[Saved entries]
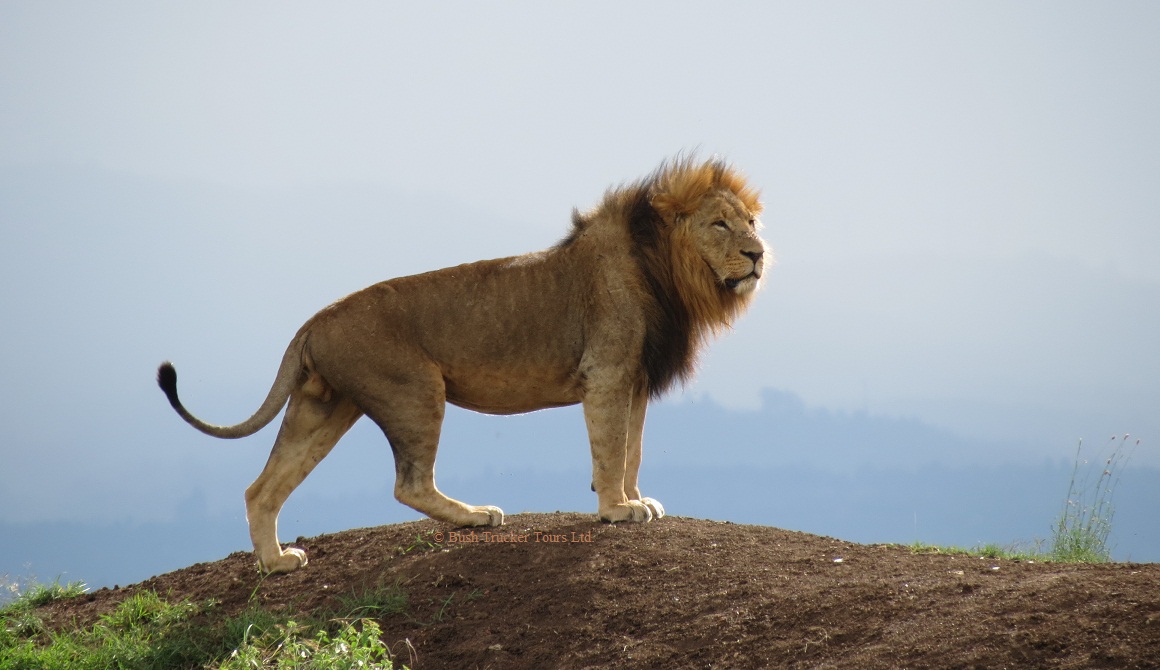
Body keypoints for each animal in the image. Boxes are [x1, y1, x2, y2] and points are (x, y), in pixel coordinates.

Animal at [156, 156, 770, 567]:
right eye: (719, 224)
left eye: (751, 222)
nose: (758, 255)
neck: (668, 272)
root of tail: (315, 320)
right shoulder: (609, 374)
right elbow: (612, 449)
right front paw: (618, 509)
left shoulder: (636, 380)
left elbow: (634, 448)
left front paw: (637, 499)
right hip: (415, 390)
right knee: (409, 484)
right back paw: (478, 515)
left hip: (325, 407)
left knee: (262, 488)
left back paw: (276, 562)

• _Exercise_: Write out once more the lines above beginning at the line with "right front paw: (618, 509)"; continue through the final line and stop there.

• _Expected answer_:
right front paw: (618, 509)
left shoulder: (636, 380)
left elbow: (634, 448)
left front paw: (637, 499)
right hip: (415, 390)
right knee: (409, 484)
right back paw: (478, 515)
left hip: (325, 407)
left knee: (262, 488)
left back paw: (276, 562)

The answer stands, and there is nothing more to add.